Selected passage:
Beth Hall is an American actress. She is best known for her portrayal of Wendy Harris on the CBS sitcom Mom (2015–2021). She also had a recurring role as Caroline on Mad Men (2010–2015). Hall's film credits include Wild (2014), Marvelous and the Black Hole (2021) and You Are So Not Invited to My Bat Mitzvah (2023).

== Early life ==
Hall's father was a stand-up comedian for a time and appeared on The Garry Moore Show. Her mother was an actress. She has two siblings. After graduation from Rutgers University, she moved to New York City to work on off-Broadway theatre. She subsequently moved to Los Angeles.

== Career ==

=== Film and television ===
Early in her career, she appeared in television commercials such as Wrigley and FedEx. Hall had guest roles in several television shows such as Murphy Brown (1997), It's Like, You Know... (1999), Frasier (2001), Family Affair (2003), Oliver Beene (2004) and House (2004). In 2010, she landed the recurring role of Caroline on AMC's period drama television series Mad Men, first appearing in Season 4's "Christmas Comes But Once a Year". Her character Caroline is a longtime secretary for Roger Sterling, played by John Slattery.

Task: Rewrite the part of the passage on Beth Hall that opens with the words "Beth Hall is" and closes with "to Los Angeles.", switching "Rutgers University" to "Boston University".

Supplied information:

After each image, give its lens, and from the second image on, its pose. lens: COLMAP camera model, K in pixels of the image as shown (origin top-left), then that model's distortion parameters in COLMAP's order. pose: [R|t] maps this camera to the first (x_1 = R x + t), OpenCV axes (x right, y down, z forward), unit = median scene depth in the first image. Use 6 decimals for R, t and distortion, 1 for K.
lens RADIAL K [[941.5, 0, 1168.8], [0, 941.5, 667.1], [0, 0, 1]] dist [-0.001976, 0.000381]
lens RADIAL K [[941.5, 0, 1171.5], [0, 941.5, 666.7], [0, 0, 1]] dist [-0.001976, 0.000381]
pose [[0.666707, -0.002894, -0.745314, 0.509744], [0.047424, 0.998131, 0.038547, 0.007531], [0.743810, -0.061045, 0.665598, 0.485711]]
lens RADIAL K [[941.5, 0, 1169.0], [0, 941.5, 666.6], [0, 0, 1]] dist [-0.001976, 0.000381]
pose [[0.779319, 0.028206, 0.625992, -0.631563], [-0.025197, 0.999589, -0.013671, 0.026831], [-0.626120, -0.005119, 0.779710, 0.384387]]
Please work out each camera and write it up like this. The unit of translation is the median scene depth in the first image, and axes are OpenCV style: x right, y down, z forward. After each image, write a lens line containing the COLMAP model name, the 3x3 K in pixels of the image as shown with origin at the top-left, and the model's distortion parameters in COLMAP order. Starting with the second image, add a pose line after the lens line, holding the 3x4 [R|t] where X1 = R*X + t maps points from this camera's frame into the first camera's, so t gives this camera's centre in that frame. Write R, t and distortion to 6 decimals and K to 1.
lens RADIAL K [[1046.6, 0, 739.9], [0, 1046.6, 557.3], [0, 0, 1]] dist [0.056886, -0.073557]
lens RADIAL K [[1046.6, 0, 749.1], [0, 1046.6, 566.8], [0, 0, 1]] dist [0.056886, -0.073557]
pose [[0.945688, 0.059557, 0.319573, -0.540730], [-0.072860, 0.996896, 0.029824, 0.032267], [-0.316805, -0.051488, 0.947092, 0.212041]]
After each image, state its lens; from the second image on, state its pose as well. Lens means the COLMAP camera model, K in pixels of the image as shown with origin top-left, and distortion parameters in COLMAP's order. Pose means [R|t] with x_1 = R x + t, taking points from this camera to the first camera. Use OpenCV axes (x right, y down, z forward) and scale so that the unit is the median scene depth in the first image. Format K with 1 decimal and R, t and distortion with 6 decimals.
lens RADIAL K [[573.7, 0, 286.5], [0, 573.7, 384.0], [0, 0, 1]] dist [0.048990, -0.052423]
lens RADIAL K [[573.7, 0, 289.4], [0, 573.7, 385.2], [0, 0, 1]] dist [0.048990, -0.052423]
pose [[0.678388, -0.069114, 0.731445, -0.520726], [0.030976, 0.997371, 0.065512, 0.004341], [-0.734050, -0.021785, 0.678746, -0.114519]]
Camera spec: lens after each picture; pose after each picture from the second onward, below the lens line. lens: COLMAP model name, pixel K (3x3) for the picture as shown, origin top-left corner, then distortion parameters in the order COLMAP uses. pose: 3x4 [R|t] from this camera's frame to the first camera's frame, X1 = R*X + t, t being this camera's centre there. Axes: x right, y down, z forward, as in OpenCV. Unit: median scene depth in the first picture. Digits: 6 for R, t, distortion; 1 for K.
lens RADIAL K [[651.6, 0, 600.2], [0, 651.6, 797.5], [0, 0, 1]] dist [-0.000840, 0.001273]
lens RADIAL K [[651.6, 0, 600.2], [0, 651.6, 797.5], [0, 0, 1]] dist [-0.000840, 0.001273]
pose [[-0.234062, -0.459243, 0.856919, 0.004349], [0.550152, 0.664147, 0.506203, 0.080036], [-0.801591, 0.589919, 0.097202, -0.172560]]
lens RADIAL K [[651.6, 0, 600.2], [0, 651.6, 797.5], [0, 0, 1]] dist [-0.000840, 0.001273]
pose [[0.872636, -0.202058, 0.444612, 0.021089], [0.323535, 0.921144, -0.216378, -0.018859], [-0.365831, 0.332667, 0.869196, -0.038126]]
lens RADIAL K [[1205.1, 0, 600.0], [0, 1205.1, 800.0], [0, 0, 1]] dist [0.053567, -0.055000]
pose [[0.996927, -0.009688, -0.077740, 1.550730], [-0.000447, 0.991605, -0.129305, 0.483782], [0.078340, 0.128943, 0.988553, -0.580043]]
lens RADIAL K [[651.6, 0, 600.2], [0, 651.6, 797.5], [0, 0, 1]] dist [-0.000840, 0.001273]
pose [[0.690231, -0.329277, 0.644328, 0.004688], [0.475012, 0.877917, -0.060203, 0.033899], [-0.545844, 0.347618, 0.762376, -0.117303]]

Answer space:
Beth Hall is an American actress. She is best known for her portrayal of Wendy Harris on the CBS sitcom Mom (2015–2021). She also had a recurring role as Caroline on Mad Men (2010–2015). Hall's film credits include Wild (2014), Marvelous and the Black Hole (2021) and You Are So Not Invited to My Bat Mitzvah (2023).

== Early life ==
Hall's father was a stand-up comedian for a time and appeared on The Garry Moore Show. Her mother was an actress. She has two siblings. After graduation from Boston University, she moved to New York City to work on off-Broadway theatre. She subsequently moved to Los Angeles.